1033 1031
Cet
☀11.6mag
Ø 3.4' / 66''
Drawing Uwe Glahn

William Herschel discovered NGC 1032 = H II-5 = h246 on 18 Dec 1783 (early sweep 47) and noted "vF, S, like a small comet, 3/4? above Delta Ceti." On 7 Nov 1785 (sweep 470), he called it "the nebula in the quartile. It is not quite R, but lE having vF rays sp and nf." His summary description (from 8 sweeps) reads "pB, S, lE, bM." This was first object WH found with the telescope moving vertically only and using reference stars as they passed through the eyepiece. NGC 1032 was his 10th overall deep sky discovery (according to his internal numbering). LdR's 1861 publication mentions "Spirality suspected".

200/250mm - 8" faint, small, very elongated WSW-ENE, weak concentration. Four mag 13 stars to north including one 1.8' NE.

400/500mm - 17.5" (10/29/94): fairly bright, fairly large, very elongated 4:1 WSW-ENE, 2.5'x0.6'. Dominated by a bright core which is broadly concentrated and contains a faint stellar nucleus. The extensions are smooth and unconcentrated. A mag 12.5-13 star is at the ENE edge 1.4' from the center and two mag 13 stars are along the north side (1.8' NE and 1.3' NNW of center) forming a right triangle.

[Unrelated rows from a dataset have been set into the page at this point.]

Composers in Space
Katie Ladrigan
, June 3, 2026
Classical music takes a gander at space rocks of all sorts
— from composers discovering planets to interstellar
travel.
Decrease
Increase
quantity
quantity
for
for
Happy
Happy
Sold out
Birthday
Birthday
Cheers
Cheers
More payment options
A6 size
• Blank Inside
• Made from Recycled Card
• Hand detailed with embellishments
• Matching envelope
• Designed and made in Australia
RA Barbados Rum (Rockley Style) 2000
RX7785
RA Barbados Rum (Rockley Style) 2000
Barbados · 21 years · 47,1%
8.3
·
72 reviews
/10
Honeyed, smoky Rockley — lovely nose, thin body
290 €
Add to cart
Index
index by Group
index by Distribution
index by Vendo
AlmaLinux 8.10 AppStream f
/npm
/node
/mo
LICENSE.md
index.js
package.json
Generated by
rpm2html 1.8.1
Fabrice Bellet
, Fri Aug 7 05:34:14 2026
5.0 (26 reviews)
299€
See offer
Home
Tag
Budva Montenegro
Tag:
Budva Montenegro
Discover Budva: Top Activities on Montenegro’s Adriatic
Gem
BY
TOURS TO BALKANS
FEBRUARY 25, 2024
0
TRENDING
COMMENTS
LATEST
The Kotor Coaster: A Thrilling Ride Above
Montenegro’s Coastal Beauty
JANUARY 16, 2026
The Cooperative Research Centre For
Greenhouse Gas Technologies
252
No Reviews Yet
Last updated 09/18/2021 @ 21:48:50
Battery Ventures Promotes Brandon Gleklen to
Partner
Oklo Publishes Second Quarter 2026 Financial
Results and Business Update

900/1200mm - 48" (10/26/11): at 385x and 488x appears very bright, large, very elongated 4:1 WSW-ENE, 3.0'x0.8'. Well concentrated with a prominent, bulging oval core that brightens towards the center and long, thin, fainter tapering extensions that dim at the tips. A mag 13 star is at the tip of the ENE extension. The visual treat, though, is a razor thin dust lane that clearly bisects the large central buge. As the much fainter extensions start to taper down, the dust lane loses contrast and disappears towards the ends.